Bajé
corriendo las escaleras, salí dando un portazo por el apuro y, mientras me
acomodaba, me llegó como eco el grito de fastidio de mamá. Viajaba con Don Arturo
en su viejo automóvil, iba aterrado dados mis pocos años y por apenas conocerlo
ni siquiera lo tuteaba. La ruleta familiar había girado para elegir entre sus
miembros a los que emprenderían la aventura. Si bien sabía que era un pariente,
nuestro frondoso árbol familiar me desconcertaba y nunca terminé de entender a qué
rama pertenecía.
Tenía
abuelos con hermanos y primos al igual que mis padres. Pululaban los tíos y
primos verdaderos junto a los apodados así por no ubicar su genealogía y,
algunos de todos estos para completar el berenjenal, tenían hijos. Precisamente,
nuestra misión tenía que ver con el embarazo avanzado de la prima Clarita.
Nadie
me explicó nada, pero escuchando escondido detrás de las puertas entreabiertas,
parece ser que la comadrona se quejaba de que el bebé venía de “cola” y, por el
tono, deduje que eso no era nada bueno. Dos veces lo había acomodado tras mucho
trabajo y el muy diablo se giró nuevamente poniendo en peligro su
alumbramiento. Esto me asustó y entendí que parte de nuestro objetivo era
sagrado. No dejaría de traer agua bendita para santificar al satánico bebé de
Clarita.
Partimos
temprano, en cuanto hubo luz suficiente; sin embargo pareció que jugábamos al
pimpón con las calles de la ciudad ya que, tropezábamos una y otra vez con ellas:
que la una era contramano, que la otra un callejón sin salida y por las demás,
regresábamos al principio. Lo miré fijo a Don Arturo evaluándolo ¿Sería tan
viejo, que la ciudad había cambiado tanto?

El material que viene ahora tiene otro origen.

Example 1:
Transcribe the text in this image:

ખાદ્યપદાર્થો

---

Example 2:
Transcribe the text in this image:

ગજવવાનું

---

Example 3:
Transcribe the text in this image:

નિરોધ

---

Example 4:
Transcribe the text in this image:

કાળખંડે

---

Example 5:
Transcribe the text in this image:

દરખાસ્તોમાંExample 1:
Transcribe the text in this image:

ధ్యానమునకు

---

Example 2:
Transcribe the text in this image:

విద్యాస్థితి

No. Me dije interiormente que las dificultades
se debían al maleficio de ese demonio que nos impedía salir en pos de nuestro
objetivo, de modo que le conté todo a Arturo y con la confianza de mi oficio de
monaguillo le indiqué que rezando dos Padres nuestros y un ave María romperíamos
el sortilegio. Yo los recité con la voz aflautada por la emoción en tanto que
él movía sus labios en silencio mientras conducía. Quizás solo fingió murmurar,
riendo para sus adentros, pero al fin tomamos la ruta buscada.
Era
tan remoto nuestro destino que llenó el tanque de combustible en la primera
estación de servicios que encontró. Aprovechamos también para comer unas
galletitas (en la necesidad ni siquiera habíamos desayunado) y tomar una Coca-Cola,
bueno…, yo tomé y al rato debimos parar de urgencia en el camino para, con
bochorno, regar los pajonales de la banquina oculto tras las puertas abiertas
del vehículo en prevención de que pasara alguien.
Después,
la vergüenza se me pasó pues también nos detuvimos por agua para el radiador
que la evaporaba soplando, amén de cambiar una cubierta pinchada por el
esfuerzo. Por fin tras muchos kilómetros de distancia (¡Cien!), llegamos al
mediodía al pueblo de San Javier y, preguntando aquí o allá, ubicamos a Doña
Adelaida. La misma era una especie de partera Decana de la región y con
seguridad nos podría sugerir alguna cura o consejo para el caso que nos ocupaba.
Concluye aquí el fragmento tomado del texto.